In Greater Hippias, Socrates returned to his theme. That which has power to accomplish anything is useful, while that which is powerless is useless (295e). Power then, is beautiful ("Dunamis men ara kalon"); the want of power ugly (Ficino: "Potentia ergo pulchrum, impotentia turpe"). Hippias agrees. We recall Durer's notes on his drawing with the quadrant and plumb line: "Keys mean power; purse means wealth" (Fig. 7). If the keys hanging from Geometry's belt are a reference to Socrates' claim that "Power is beautiful," we should find a further allusion in Plato's text to the purse/wealth...

If Durer had expected an answer to the question, "What is the beautiful?" Plato has disabused him of that hope. As with all Plato's dialogues, the assumption remains that it is better to travel well than to arrive...

In Melencolia I, the most conspicuous object for which we have still to find an explanation is the large irregular polyhedron. In Greater Hippias, the subject most frequently evoked by Socrates and Hippias, which we have yet to find illustrated in the engraving, is the beautiful itself. Could these two lacunae be mutually dependent, so that they vanish when conjoined?
...The four elements of earth, air, fire, and water were each formed of the four most beautiful bodies (the regular polyhedra, 53e), which in turn were formed from the most beautiful triangle (54a). The fifth regular polyhedron, the dodecahedron, was left over... Aristotle reasoned that this fifth element, the "quintessence" to later generations, was ungenerated, indestructible, and unchanging. (93) Pacioli, without referring to Aristotle, conflated the two traditions and claimed that Plato had associated the dodecahedron with the quintessence...

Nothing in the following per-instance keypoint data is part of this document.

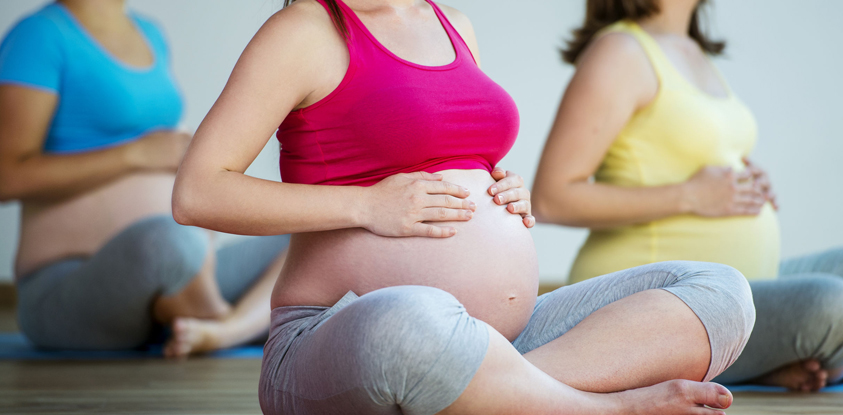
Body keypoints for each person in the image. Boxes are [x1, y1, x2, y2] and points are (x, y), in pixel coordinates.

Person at [173, 0, 755, 413]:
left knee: (719, 292)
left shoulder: (454, 24)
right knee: (416, 318)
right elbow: (198, 193)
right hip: (350, 334)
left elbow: (457, 154)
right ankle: (604, 410)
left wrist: (503, 187)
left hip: (498, 341)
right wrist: (367, 206)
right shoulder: (305, 28)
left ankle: (488, 396)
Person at [531, 0, 843, 392]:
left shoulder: (693, 51)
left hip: (745, 281)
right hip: (668, 299)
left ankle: (748, 362)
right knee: (833, 309)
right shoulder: (619, 52)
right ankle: (739, 359)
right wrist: (691, 196)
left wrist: (745, 180)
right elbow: (550, 199)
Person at [0, 0, 290, 357]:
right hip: (69, 282)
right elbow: (5, 175)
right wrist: (135, 154)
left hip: (184, 259)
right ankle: (234, 321)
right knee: (171, 243)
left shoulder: (150, 34)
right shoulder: (38, 37)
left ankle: (227, 328)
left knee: (311, 239)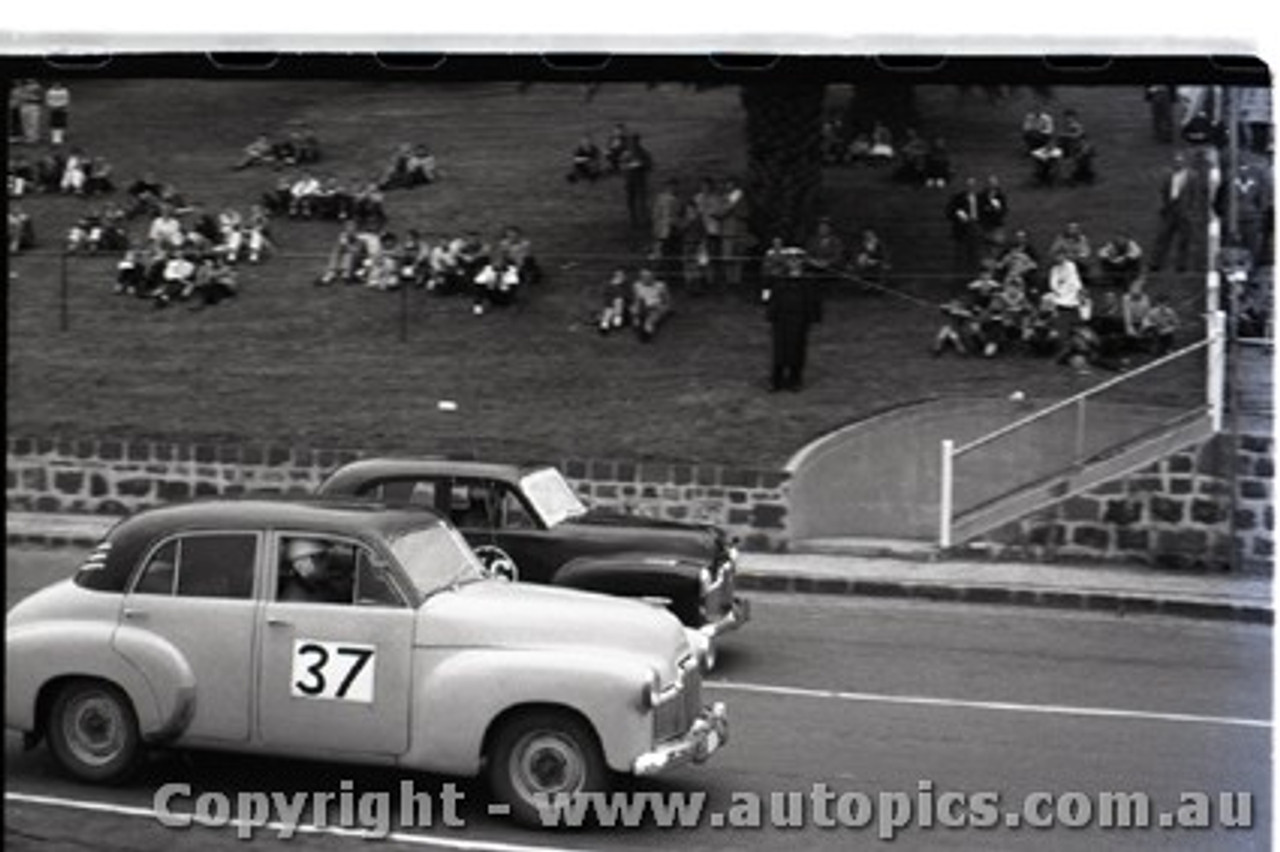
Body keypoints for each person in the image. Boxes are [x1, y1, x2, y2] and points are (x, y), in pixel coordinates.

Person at [767, 248, 821, 390]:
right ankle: (776, 381)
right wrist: (771, 315)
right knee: (779, 350)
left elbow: (814, 299)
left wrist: (813, 317)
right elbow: (772, 297)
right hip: (781, 318)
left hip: (799, 319)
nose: (794, 263)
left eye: (797, 259)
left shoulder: (808, 280)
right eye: (790, 260)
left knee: (797, 350)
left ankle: (795, 380)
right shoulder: (779, 278)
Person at [1150, 153, 1197, 273]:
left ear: (1185, 163)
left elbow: (1195, 195)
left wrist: (1191, 210)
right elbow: (1162, 191)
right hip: (1170, 209)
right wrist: (1162, 206)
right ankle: (1156, 263)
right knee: (1162, 237)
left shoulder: (1192, 176)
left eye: (1180, 161)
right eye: (1176, 161)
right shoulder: (1167, 174)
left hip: (1184, 211)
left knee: (1184, 239)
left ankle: (1181, 265)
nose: (1178, 164)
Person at [278, 539, 351, 604]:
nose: (327, 562)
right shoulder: (296, 599)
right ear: (302, 564)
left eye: (326, 556)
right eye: (321, 557)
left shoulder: (315, 585)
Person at [718, 177, 750, 291]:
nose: (728, 186)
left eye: (731, 184)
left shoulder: (739, 196)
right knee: (728, 258)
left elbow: (724, 211)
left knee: (737, 258)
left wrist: (719, 212)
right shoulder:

The dodecahedron is made up of twelve pentagons, each of which...

If Durer's problem had been to find a visual equivalent for the beautiful itself, the dodecahedron was the most obvious solution at his disposal. In Plato's dialogue. Socrates and Hippias did not find the beautiful. They remained in a state of ignorance, unclear whether they were better off alive or dead, a condition Durer made visible as melancholy. The engraving shows that Geometry/Melancholy has not succeeded in fashioning a regular dodecahedron. As far as we can see, she has managed just three pentagons, but on a solid so irregular that it can be read as a partially truncated cube (Plato's polyhedron for earth). Is it a perfectly judged emblem for the failure of Socrates and Hippias to find the beautiful?



The following themes in Greater Hippias reappear in Melencolia I:

(a purse of) money
a beautiful maiden
(the crucible of) gold
the millstone
"all mathematics" (see below)
"whatever is useful" (dog, tools, instruments, eyes)
power (the keys)
the pleasant in sight and hearing (eyes and bell)
the condition of being ignorant of the beautiful (melancholy)
a failure to discover the beautiful (a botched dodecahedron)
These illustrations of the value of mathematics from Pacioli's De divina proportione reappear in Melencolia I:

the ladder
number, weight, and measure (panel of numbers, scales, and hourglass)
gold tested by fire
the universe below and above, subject to number, weight, and measure
geometry, in which every hidden science is to be found
Numerous references to the beautiful in Greater Hippias reappear in Durer's notes of 1512-13:

our inability to give a judgment on the beautiful
how beauty is to be judged is a matter of deliberation
beauty in some contexts is not beauty in others
a professed ignorance of the beautiful, written in the first person
(Durer adopting Socrates' voice)
usefulness is a part of the beautiful
the beautiful is hard
In addition, a direct link between Greater Hippias and Melencolia I may account for Durer's note, "Keys mean power; purse means wealth"...

By analogy to the mature form of the emblem, the legend "Melencolia I" on the wings of Durer's bat corresponds not to a title but to a motto. It offered a succinct mnemonic for the significance invested in the engraving by Durer. But to reveal the full meaning of the print required the explanatory text, which in this article we have argued was Plato's Greater Hippias.